[Extracted page text data]
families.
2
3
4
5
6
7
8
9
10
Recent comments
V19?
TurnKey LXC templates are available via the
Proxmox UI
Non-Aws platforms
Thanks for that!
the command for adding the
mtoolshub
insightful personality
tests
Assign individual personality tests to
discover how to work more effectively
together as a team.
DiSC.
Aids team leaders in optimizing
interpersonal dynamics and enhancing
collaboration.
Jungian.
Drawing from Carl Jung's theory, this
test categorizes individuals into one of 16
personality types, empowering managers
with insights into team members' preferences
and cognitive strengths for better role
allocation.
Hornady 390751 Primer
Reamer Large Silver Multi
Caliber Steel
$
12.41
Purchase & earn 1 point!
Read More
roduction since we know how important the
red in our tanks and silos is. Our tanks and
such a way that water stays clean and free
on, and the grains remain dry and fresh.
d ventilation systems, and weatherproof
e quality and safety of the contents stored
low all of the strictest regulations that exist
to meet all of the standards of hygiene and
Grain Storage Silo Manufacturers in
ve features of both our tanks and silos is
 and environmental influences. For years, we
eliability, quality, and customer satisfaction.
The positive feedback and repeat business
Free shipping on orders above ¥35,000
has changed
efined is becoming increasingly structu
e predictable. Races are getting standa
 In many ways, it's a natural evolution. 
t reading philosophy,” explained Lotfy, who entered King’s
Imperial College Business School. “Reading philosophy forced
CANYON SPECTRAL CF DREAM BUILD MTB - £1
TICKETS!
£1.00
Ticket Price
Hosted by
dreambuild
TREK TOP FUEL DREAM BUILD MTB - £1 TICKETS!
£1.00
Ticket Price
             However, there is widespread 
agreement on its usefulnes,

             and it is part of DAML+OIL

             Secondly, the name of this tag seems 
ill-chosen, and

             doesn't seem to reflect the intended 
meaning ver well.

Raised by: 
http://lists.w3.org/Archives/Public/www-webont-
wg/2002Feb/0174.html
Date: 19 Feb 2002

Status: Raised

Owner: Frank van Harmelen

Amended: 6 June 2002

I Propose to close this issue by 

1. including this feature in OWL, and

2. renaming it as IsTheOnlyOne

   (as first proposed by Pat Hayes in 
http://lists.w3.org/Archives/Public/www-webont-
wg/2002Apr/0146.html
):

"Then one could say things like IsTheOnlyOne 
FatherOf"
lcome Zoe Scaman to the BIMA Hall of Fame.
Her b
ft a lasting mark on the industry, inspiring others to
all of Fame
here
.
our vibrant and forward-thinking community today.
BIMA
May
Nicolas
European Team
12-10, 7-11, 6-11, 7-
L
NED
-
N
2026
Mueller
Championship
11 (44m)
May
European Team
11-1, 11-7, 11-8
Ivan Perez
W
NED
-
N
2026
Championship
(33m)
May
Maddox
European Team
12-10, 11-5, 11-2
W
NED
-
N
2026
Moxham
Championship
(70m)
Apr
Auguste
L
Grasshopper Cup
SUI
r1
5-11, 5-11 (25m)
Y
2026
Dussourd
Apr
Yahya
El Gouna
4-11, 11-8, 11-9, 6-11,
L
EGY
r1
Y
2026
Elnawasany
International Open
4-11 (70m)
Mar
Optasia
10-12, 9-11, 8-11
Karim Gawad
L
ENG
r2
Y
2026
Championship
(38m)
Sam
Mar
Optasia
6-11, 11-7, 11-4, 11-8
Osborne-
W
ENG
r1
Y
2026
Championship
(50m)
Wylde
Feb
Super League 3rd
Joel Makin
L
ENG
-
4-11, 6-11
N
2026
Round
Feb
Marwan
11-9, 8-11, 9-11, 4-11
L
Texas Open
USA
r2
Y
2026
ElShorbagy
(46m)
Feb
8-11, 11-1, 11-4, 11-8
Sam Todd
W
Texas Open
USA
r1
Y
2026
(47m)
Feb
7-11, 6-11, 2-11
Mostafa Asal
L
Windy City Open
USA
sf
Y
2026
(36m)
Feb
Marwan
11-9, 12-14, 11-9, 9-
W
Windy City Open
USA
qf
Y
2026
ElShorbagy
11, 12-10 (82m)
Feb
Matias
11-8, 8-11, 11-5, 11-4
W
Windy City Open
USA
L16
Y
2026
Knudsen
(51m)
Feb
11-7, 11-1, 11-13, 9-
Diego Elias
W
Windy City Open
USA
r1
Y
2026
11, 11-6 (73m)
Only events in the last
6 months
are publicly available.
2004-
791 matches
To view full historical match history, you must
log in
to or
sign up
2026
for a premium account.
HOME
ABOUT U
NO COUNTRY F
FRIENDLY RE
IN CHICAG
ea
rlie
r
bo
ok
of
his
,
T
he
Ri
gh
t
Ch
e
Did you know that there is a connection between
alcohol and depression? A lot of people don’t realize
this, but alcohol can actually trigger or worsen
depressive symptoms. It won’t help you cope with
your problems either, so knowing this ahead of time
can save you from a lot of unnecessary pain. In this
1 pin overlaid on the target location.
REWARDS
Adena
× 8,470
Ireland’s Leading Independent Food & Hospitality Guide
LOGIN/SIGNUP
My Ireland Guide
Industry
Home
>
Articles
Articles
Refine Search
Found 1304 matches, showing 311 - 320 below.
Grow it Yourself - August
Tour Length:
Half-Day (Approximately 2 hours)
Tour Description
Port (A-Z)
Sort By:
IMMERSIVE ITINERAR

◆ EXERCISE BRIEF:
Your answer should consist of the lines from the line with "Thanks for that!" to the line with "Drawing from Carl Jung's theory, this" above, repeated exactly, both ends included.

◆ OUTPUT:
Thanks for that!
the command for adding the
mtoolshub
insightful personality
tests
Assign individual personality tests to
discover how to work more effectively
together as a team.
DiSC.
Aids team leaders in optimizing
interpersonal dynamics and enhancing
collaboration.
Jungian.
Drawing from Carl Jung's theory, this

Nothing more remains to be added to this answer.